**Task details**. Take the line that contains "decorative bowl: present" and every line below it to the end of the entries, and give them again exactly, leaving out any pictures.

**Supplied material**.

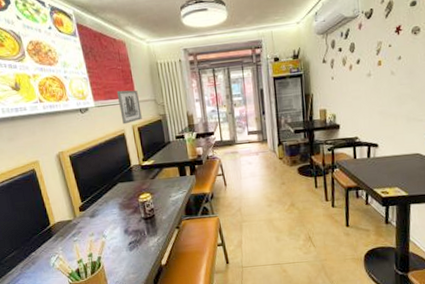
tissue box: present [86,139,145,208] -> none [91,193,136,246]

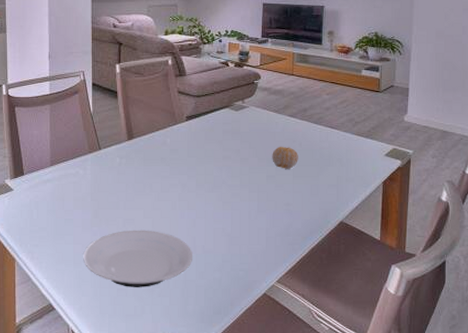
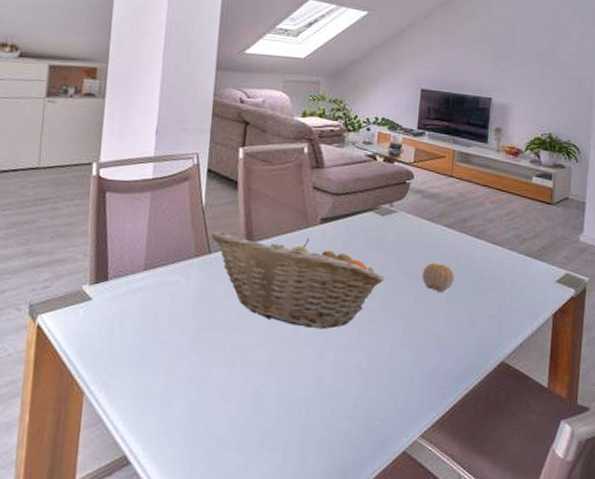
plate: present [83,230,192,287] -> none [174,360,317,438]
fruit basket: none [101,132,241,204] -> present [212,231,385,330]

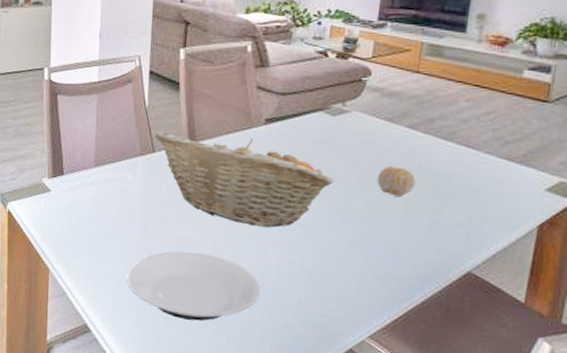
plate: none [174,360,317,438] -> present [126,251,260,321]

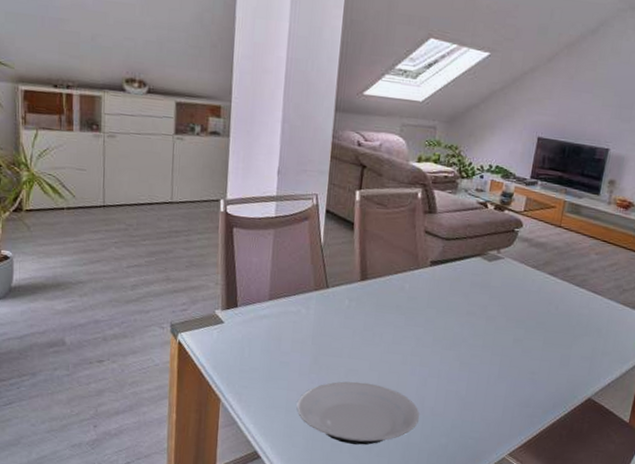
fruit basket: present [155,131,334,228] -> none [329,268,487,360]
fruit: present [377,165,416,197] -> none [522,307,553,334]

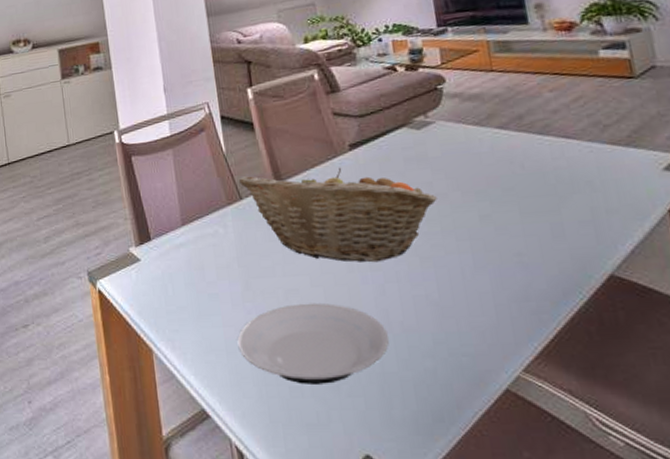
fruit basket: none [329,268,487,360] -> present [239,167,437,263]

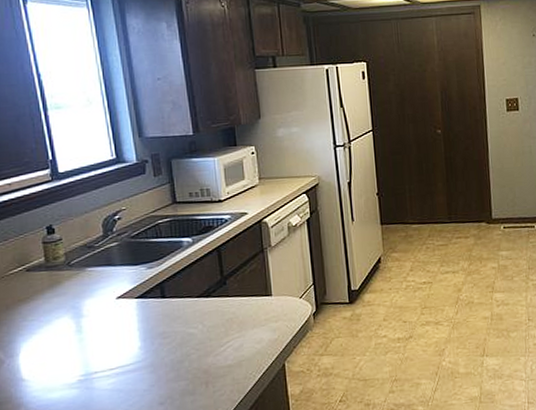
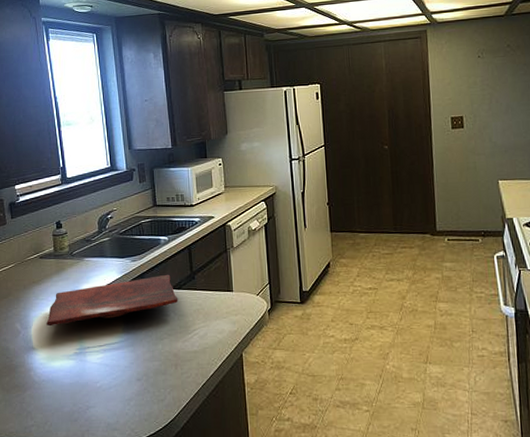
cutting board: none [39,281,207,352] -> present [46,274,178,327]

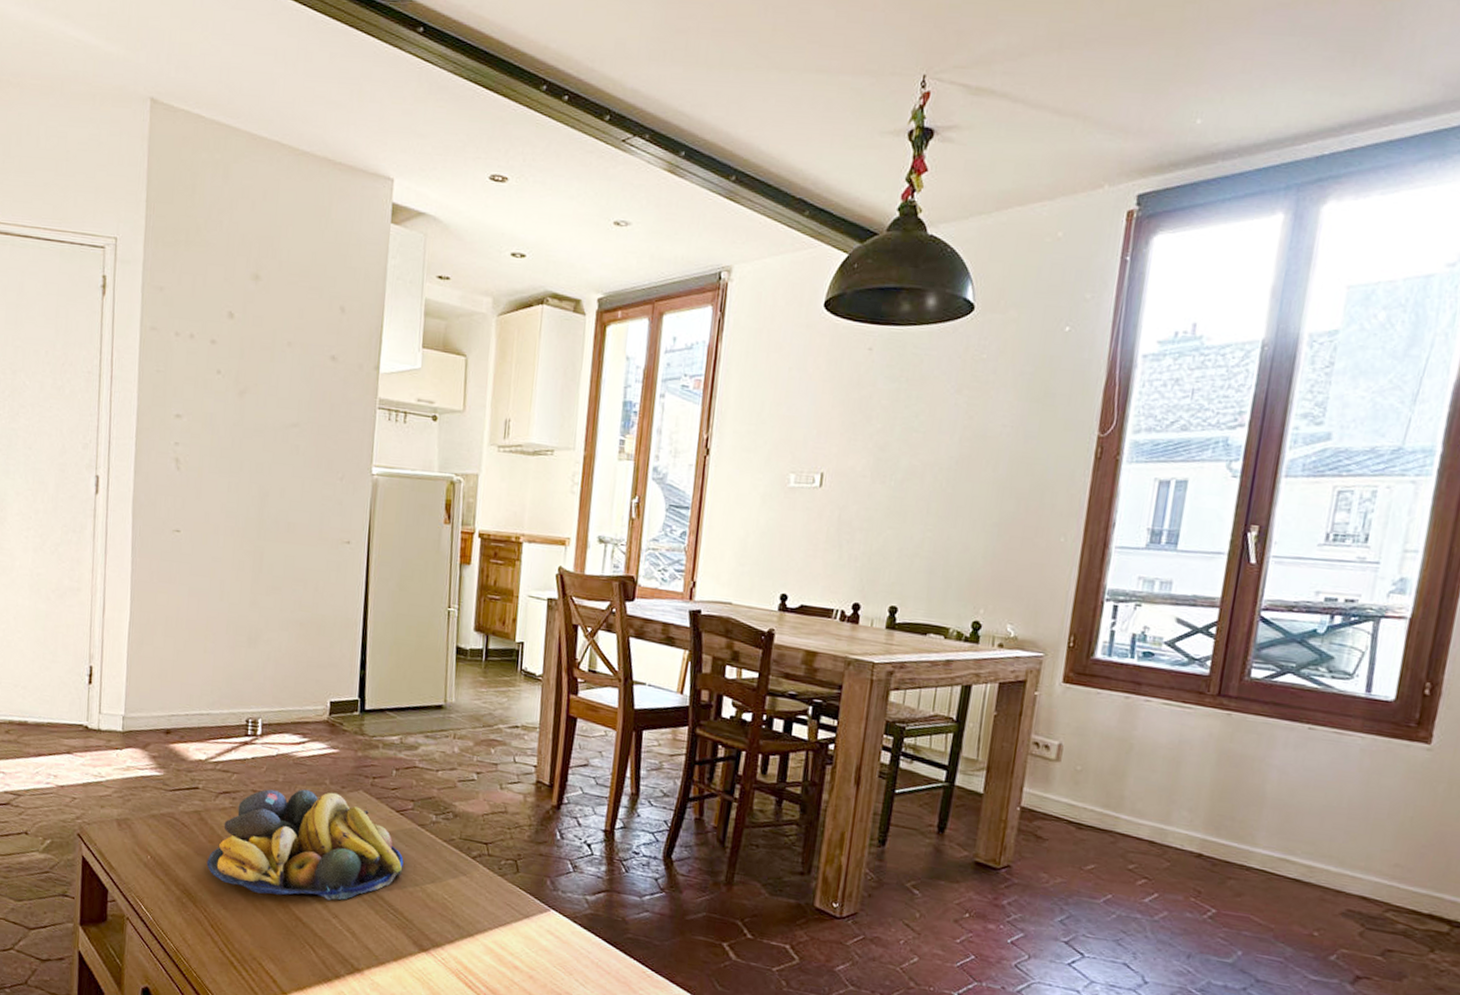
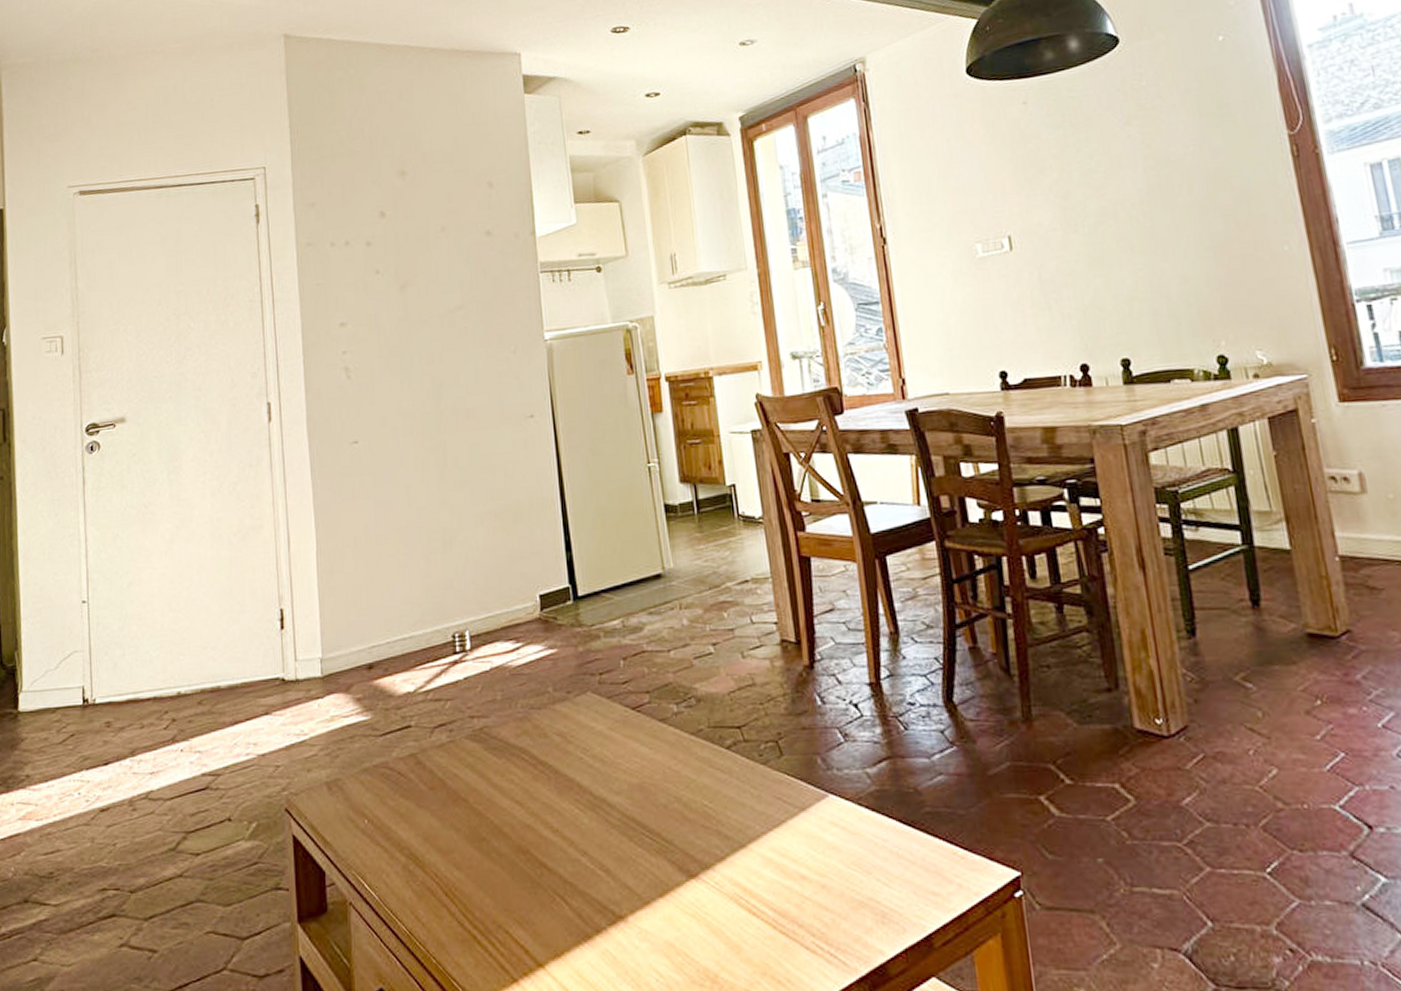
fruit bowl: present [206,789,404,901] -> none [430,700,651,842]

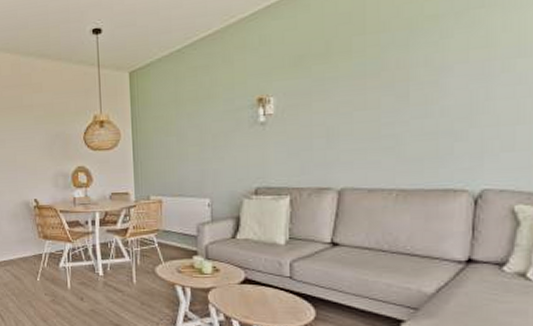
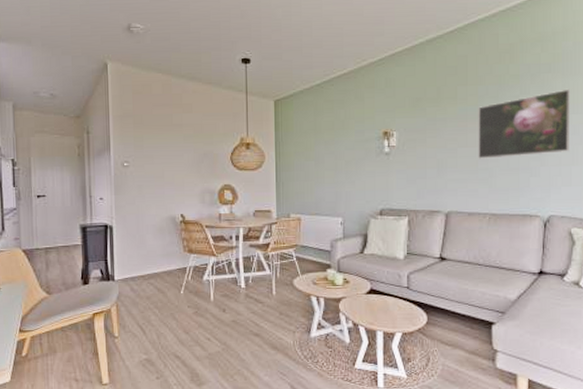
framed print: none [379,25,513,124] -> present [477,89,570,159]

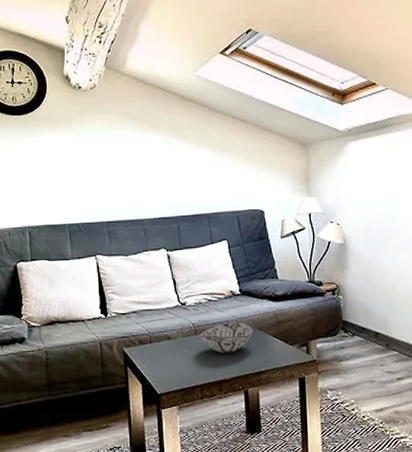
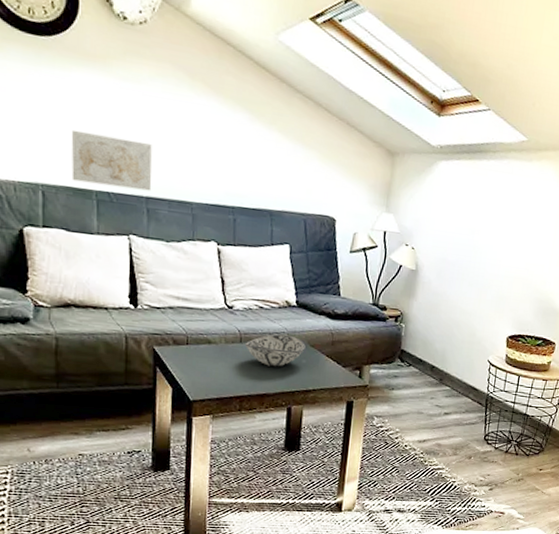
wall art: none [47,178,110,220] -> present [71,129,152,191]

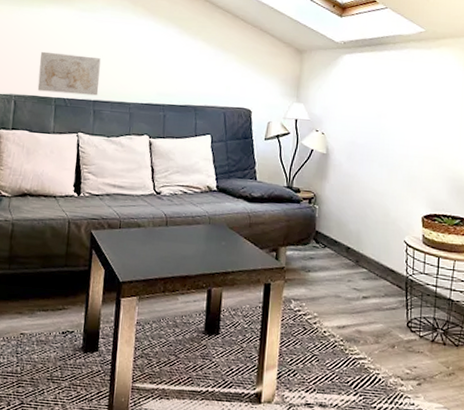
decorative bowl: present [244,334,306,367] -> none [170,217,225,249]

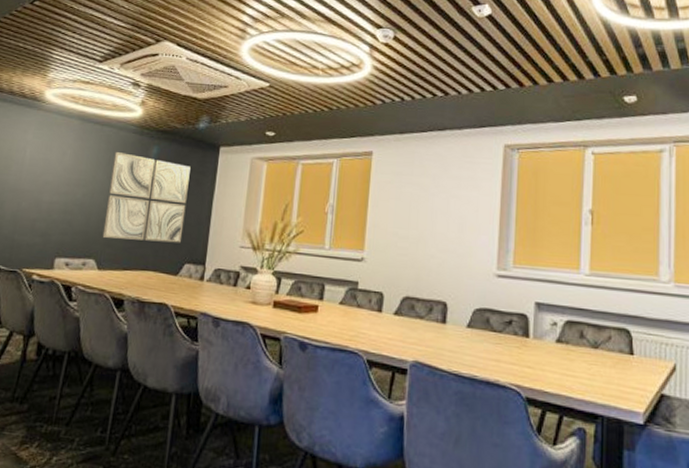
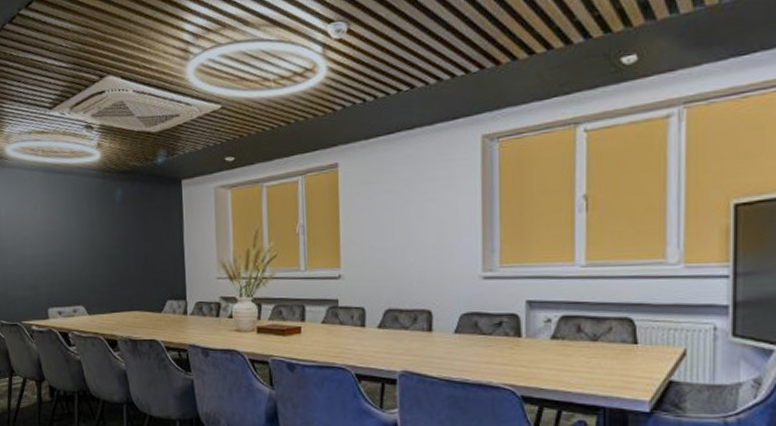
wall art: present [102,152,191,243] -> none [82,199,160,284]

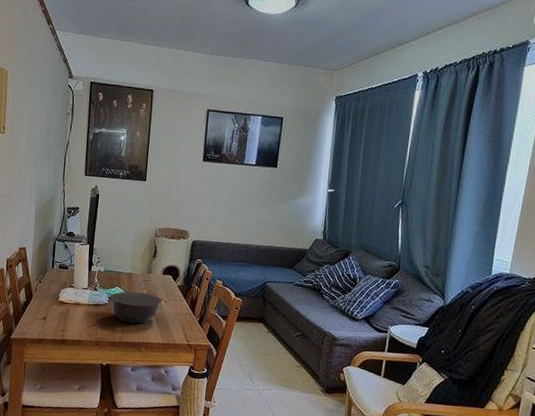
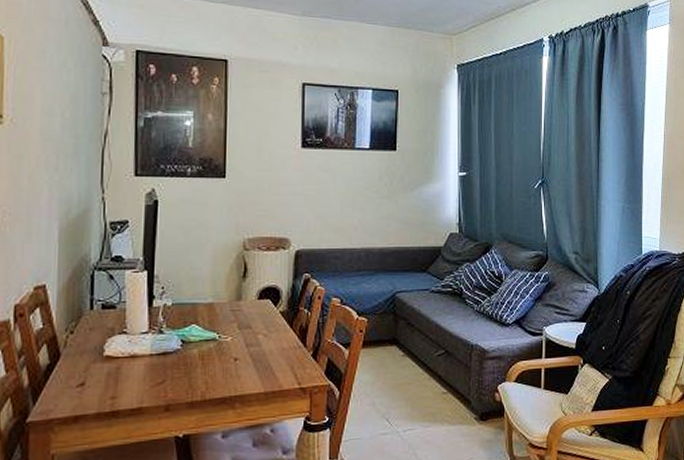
bowl: present [109,291,162,324] -> none [182,327,260,372]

**Response to this exercise**.
decorative bowl: present [244,334,306,367] -> none [170,217,225,249]

wall art: present [102,152,191,243] -> none [82,199,160,284]

bowl: present [109,291,162,324] -> none [182,327,260,372]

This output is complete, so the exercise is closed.